Consider a RELAX NG schema that defines xml:id as xsd:NCName rather
than xsd:ID and an DTD-free instance valid against this schema. The
schema does NOT use the RELAX NG DTD compatibility specification.
Since RELAX NG validation does not change the information set,
the [attribute type] property of the attribute xml:id is unknown.
I believe that there is nothing wrong in applying "ID attribute
normalization" and "ID type assignment" to xml:id in this instance
document.
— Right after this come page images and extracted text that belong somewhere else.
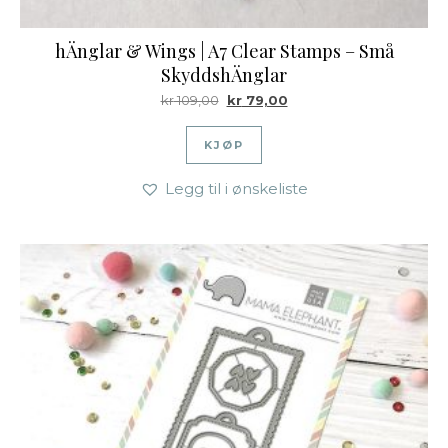
hÄnglar & Wings | A7 Clear Stamps – Små
SkyddshÄnglar
Opprinnelig pris var: kr 109,00.
Nåværende pris er: kr 79
kr
109,00
kr
79,00
KJØP
Legg til i ønskeliste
In my understanding, xml:id tries to separate ID processing
from validation as much as possible.
However, Section 4 of the xml:id recommendation says:
The declared type of the attribute, if it has one, is "ID".
All declarations for xml:id attributes must specify "ID" as
the type of the attribute.
Does this sentence prohibit my scenario? The pattern for xml:id
specifies xsd:NCName rather than xsd:ID.
Furthermore, what will happen if the xml:id attribute is validated
against wildcards? For example:
anyAtt = attribute * { xsd:string }.
Such wildcards are useful when we would like to allow foreign elements
to contain any attribute. Since the RELAX NG DTD compatibility
specification allows the use of xsd:ID only when we precisely know
the element name as well as the attribute name, we cannot
have:
anyElement = element * {attribute xml:id {xsd:ID}?, anyElement*}
If the "anyAtt" define statement shown above is what you mean
"declaration", we cannot allow xml:id within foreign elements
without giving up RELAX NG validation.